近年、地方都市の中心市街地衰退が大きな問題として注目されている。中心市街地問題については、1998 年の中心市街地活性化法施行以降、559市町村576地区(2003年5月現在)が基本計画を立案済みである。問題が切迫している点は認識されるようにはなってきたが、実際に、個々の都市において的確な実態が把握され、有効な施策を展開できているとは言えない。「持続的発展が可能な都市」をいかに計画し実現していくかということは、それ自体が地方都市にとっては最大の課題の一つであるとともに、中心市街地問題の解決への展望を考えるときに、欠かせない視点である。

本論文では、前橋市の施策を他の都市の施策と比較検討する。日本の商店街は、欧米の商店街の後を追っており、このままでは衰退していくのは必至である。それを防ぐためには、商店街のマスタープランをつくり、商店街の最適な長さや、最適な幅員を考えなければならない。繁栄している商店街に共通する特徴を反映させていくことも重要になる。駐車場の分散から集中へ、左折での出入り、歩く距離を短く、予定交通量の算定など駐車場の整備計画を考えることも自動車保有率の高い群馬県ではかかせない要素である。

中心市街地の復興のために考えられる施策からすると、現在の前橋市の方針では不十分であり、事例に学びながら見直す必要がある。

特に駐車場の計画は不十分なものである。
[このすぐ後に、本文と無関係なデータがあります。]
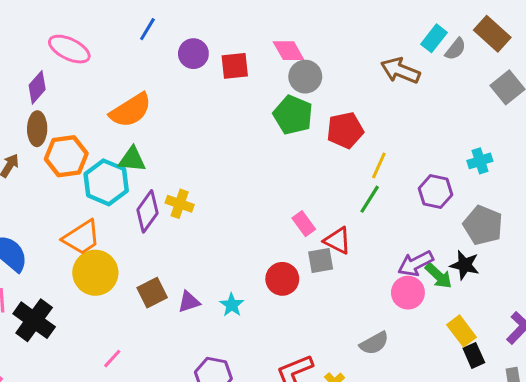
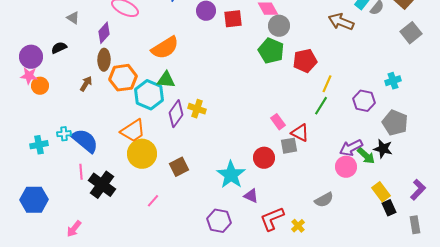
purple triangle: (189, 302) -> (251, 196), moved, turned 42
cyan star: (232, 305) -> (231, 175), size x1.8
pink line: (112, 359) -> (153, 201), moved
現在の前橋市の駐車場の状態は小規模な駐車場が点在する形で、商店街を通り抜けて入っていくもので利用しづらい配置になっている。今後の計画にもその駐車場の配置を変える計画はない。

魅力ある商店街を実現するためのビジョンが抽象的な表現で示されており、具体的にどのような特色ある商店街づくりを目指しているのかが不明瞭で、現在の施策では郊外にないような魅力的な特色ある商店街の実現は難しい。

前橋市の取り組みは始まったばかりで、計画段階にとどまっており、今後どのように効果をあげるのかが重要である。現在の商店街の状況を打開するには、現行のままの施策では不十分であり、他の都市の事例に学びながら十分に考慮し実行していくことが必要である。